■ Task brief ■
Go through the entries below and count the lines where the word "calldata" appears; give only the count.

Materials provided START

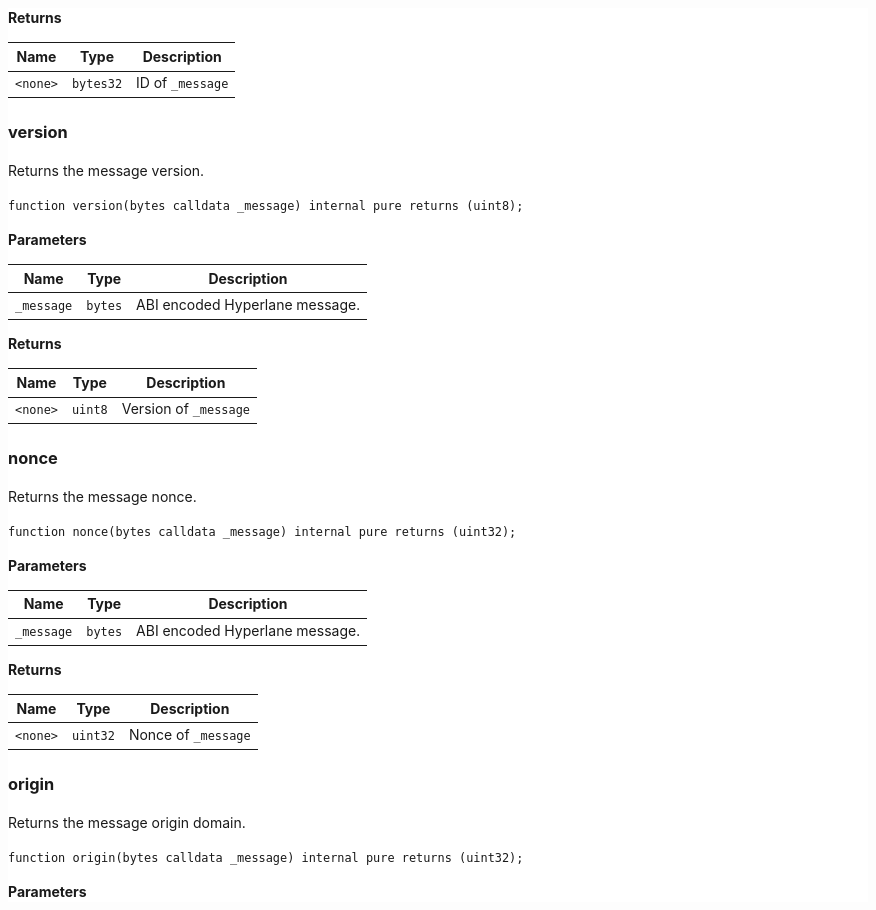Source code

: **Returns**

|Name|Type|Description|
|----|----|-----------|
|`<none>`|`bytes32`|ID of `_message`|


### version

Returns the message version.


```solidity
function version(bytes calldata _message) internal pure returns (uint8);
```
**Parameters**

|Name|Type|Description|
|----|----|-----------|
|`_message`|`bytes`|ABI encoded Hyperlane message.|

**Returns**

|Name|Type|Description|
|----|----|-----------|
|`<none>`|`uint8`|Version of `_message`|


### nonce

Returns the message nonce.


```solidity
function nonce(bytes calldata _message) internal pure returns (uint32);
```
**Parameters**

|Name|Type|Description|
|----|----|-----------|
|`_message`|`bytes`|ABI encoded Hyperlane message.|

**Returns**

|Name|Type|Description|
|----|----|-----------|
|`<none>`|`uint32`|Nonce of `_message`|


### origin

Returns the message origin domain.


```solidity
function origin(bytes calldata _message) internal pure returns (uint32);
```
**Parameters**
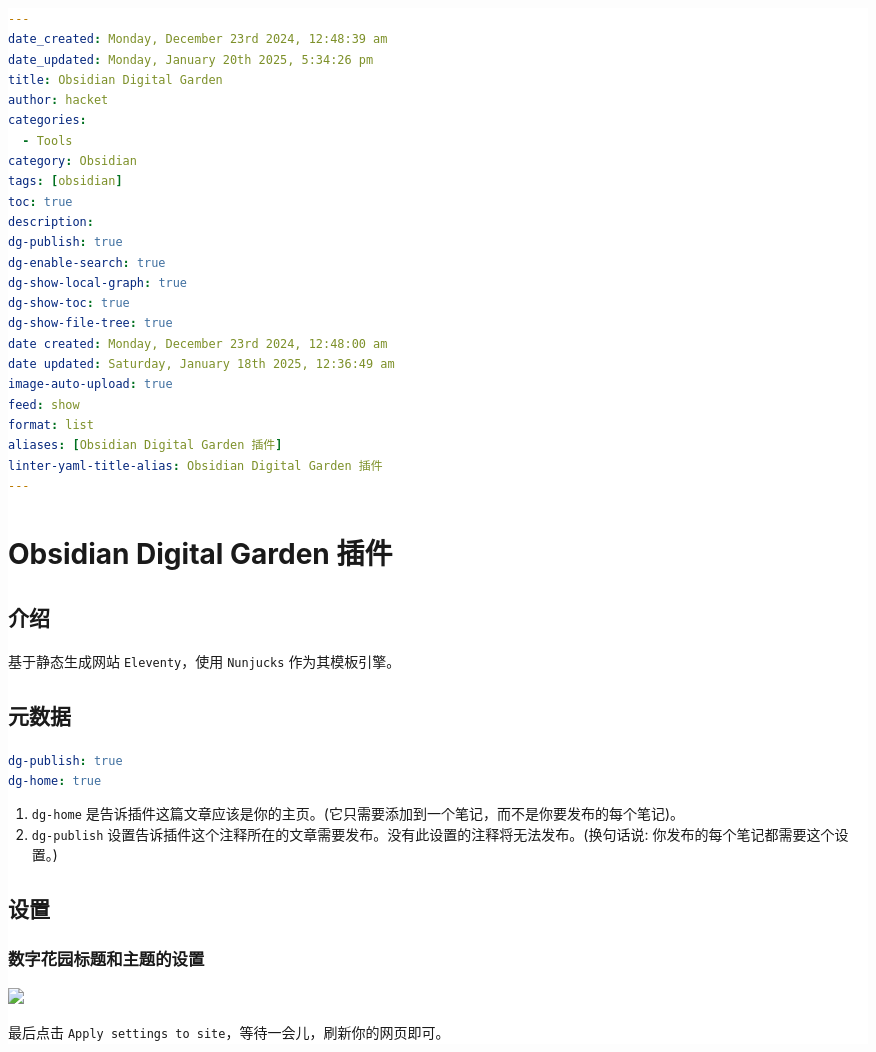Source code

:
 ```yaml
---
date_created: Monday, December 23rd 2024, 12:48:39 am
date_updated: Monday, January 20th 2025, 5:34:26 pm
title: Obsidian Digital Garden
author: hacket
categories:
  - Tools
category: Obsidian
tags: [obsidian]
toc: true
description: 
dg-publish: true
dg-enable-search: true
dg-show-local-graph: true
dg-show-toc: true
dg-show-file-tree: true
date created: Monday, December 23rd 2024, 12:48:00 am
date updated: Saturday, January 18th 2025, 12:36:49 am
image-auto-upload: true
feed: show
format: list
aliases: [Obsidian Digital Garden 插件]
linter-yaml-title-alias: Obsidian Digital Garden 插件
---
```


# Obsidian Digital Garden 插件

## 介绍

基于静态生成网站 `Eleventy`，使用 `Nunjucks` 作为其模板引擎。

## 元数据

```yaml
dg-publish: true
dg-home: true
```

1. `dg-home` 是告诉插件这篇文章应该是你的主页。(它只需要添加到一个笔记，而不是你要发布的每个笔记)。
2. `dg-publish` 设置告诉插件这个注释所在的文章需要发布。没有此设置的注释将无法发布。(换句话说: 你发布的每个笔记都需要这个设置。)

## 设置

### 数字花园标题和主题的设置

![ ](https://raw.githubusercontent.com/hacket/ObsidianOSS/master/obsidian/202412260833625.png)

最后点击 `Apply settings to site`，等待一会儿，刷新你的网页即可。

Materials provided END

■ Solution for this task ■
3